LEADERSHIP POSITIONS

Leadership is the last stage. Senior leadership is the position to which many career women aspire, and it is still largely closed to women.

Although well-educated and often well-prepared for leadership, women aren’t yet at parity with their male counterparts. In fact, at the rate that women are being added to boards, some estimates indicate that it could take until the year 2070 for women to reach parity with men.

Women need tactics to navigate these stages. Based on my personal experiences on my professional journey, I offer women the following advice:

Fill in the “blanks” yourself. Women must find discreet ways to share their strengths with leaders and peers. They must skillfully work high points of their résumés into relevant discussions with leaders and peers. Competent, ambitious women can easily be overlooked or blatantly ignored if they aren’t adept at the subtle art of self-promotion. They should find ways to let others know how competent they are.

Think obstacle course instead of corporate ladder. Women should change their thinking about climbing the corporate ladder and instead think of their careers as obstacle courses. A ladder has room for only one climber, while many people can be on an obstacle course at the same time. Women’s success on an obstacle course doesn’t impede anyone else’s. At work, women should be guided by their gut, as well as their intellect. Women should use positive politics whenever necessary. Compassion and competition can coexist when women picture their careers as obstacle courses and not ladders.
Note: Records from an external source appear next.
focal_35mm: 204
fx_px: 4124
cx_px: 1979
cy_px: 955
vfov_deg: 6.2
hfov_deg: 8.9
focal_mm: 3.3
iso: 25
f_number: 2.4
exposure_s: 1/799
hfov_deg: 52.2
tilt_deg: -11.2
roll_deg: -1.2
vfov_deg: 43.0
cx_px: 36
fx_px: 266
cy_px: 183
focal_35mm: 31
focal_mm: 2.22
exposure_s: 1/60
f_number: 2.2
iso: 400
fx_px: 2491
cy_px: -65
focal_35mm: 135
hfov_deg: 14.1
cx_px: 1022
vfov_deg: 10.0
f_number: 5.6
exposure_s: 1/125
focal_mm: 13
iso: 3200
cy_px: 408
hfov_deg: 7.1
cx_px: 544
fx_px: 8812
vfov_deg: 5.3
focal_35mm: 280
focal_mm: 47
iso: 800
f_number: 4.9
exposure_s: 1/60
Women should declare their lives balanced. Avoid others’ advice or judgments on having or not having it all. Women should do what is best for them, own it and declare it. No one can or should dictate how women balance their lives. Not every working woman aspires to a top leadership position. However, the women who do and have the requisite credentials deserve better than corporate America offers.
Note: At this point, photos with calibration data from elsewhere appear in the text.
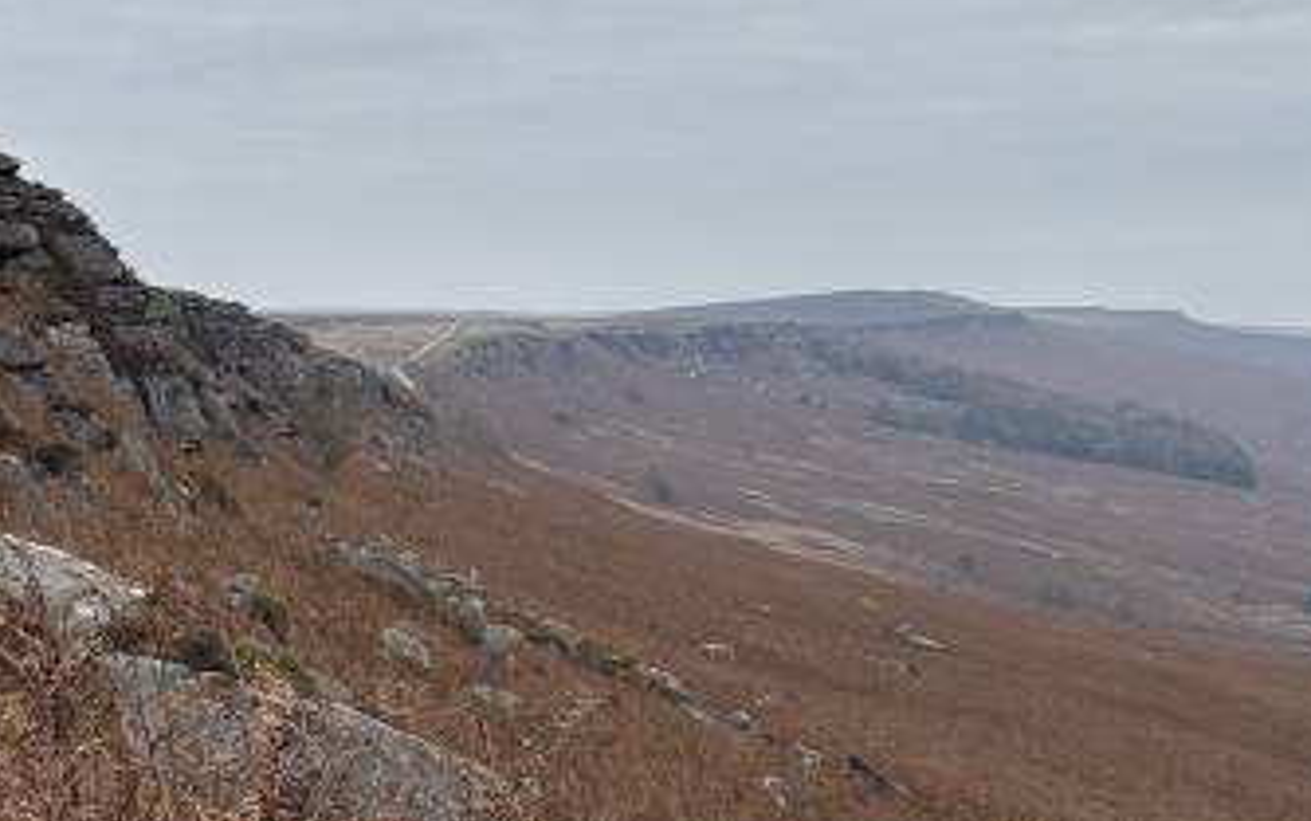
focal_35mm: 66
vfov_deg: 19.6
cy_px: 251
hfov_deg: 29.9
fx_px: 2359
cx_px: 157
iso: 50
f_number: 1.6
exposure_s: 1/1499
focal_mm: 5.96
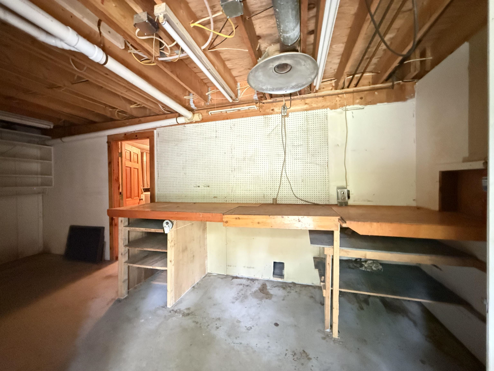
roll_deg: +0.6
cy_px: 186
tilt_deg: -0.9
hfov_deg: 102.1
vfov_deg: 85.7
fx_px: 200
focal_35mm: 14
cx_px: 247
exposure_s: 1/25
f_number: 2.2
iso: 2500
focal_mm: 2.22
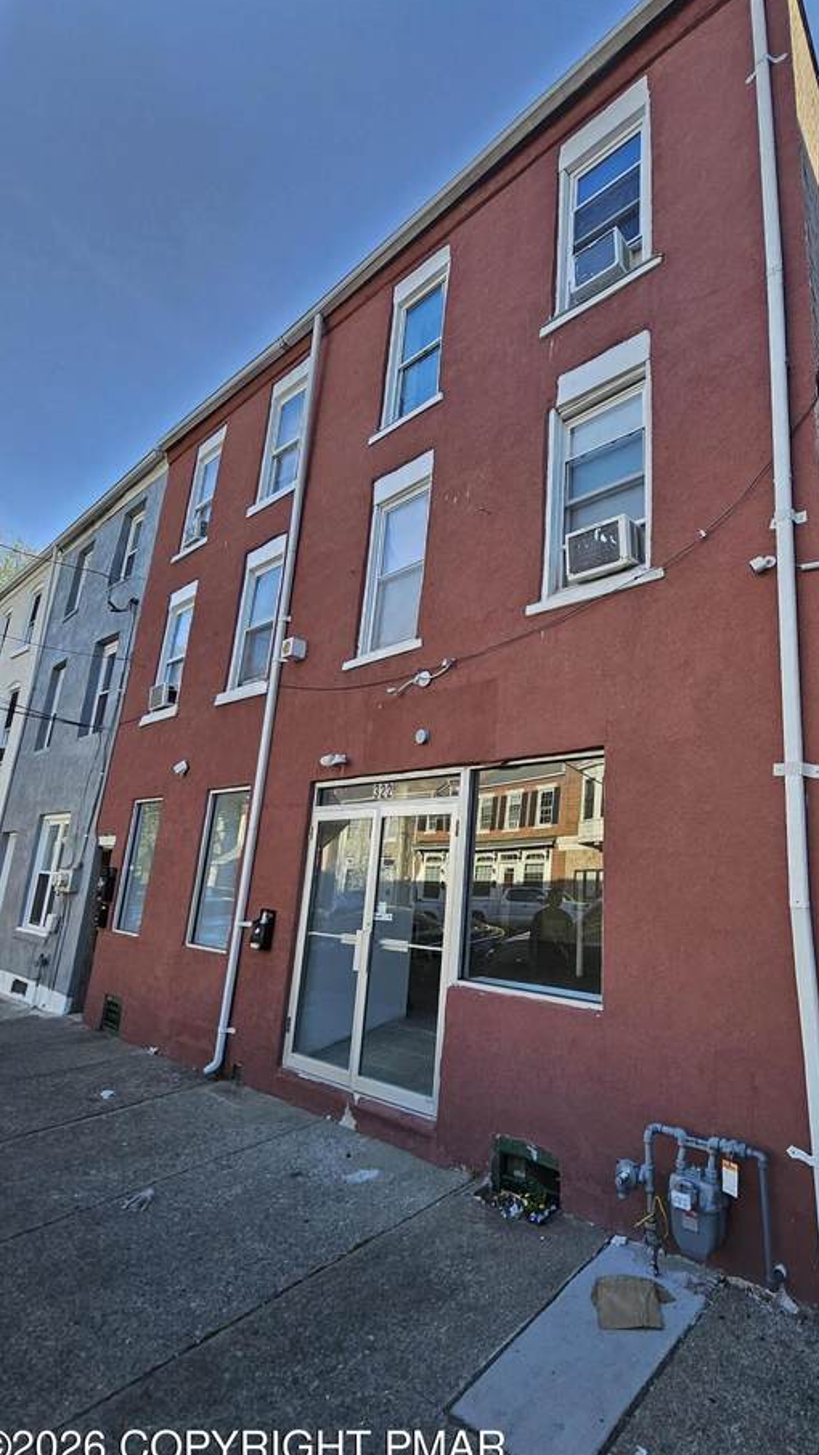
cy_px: 747
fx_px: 579
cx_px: 552
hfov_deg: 68.4
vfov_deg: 103.0
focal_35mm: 15
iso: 32
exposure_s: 1/222
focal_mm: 1.74
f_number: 2.2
I suspect that women will ask, “Why aren’t we there yet?” until corporations realize that systemic change in their corporate culture is a competitive necessity. Many companies cling to their status quo until hard evidence compels them to change.
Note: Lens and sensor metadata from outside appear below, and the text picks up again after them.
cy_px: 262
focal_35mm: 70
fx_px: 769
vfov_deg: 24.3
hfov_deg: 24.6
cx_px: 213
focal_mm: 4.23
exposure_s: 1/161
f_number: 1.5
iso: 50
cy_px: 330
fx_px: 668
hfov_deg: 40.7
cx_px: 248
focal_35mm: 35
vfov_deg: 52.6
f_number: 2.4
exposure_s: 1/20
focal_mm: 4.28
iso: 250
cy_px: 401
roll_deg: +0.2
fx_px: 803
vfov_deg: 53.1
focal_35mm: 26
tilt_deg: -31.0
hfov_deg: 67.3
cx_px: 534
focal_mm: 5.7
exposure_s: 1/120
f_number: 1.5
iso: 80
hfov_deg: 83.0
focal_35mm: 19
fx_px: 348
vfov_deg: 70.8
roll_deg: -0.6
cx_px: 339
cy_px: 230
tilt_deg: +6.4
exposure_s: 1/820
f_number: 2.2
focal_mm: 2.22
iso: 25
Up-to-date research that quantifies the results of diversity, especially data reflecting gains in companies’ profits due to women in top leadership positions, will help motivate companies to examine their own flaws and eventually bring down the glass ceiling.

Meanwhile, as working women, we can make a more immediate impact. Regardless of a woman’s position or tenure within the financial services industry, I urge each woman to invest in her own career.

Women should constantly build their skills, knowledge and networks; stay well-informed and inform others; directly face challenges and, when necessary, skillfully and respectfully challenge the culture in which they operate.

Finally, make it a point to support other women. Women inside or outside of a company can benefit from the knowledge and support of other women.

Barbara J. Krumsiek is chairman, president and chief executive of Calvert Investments.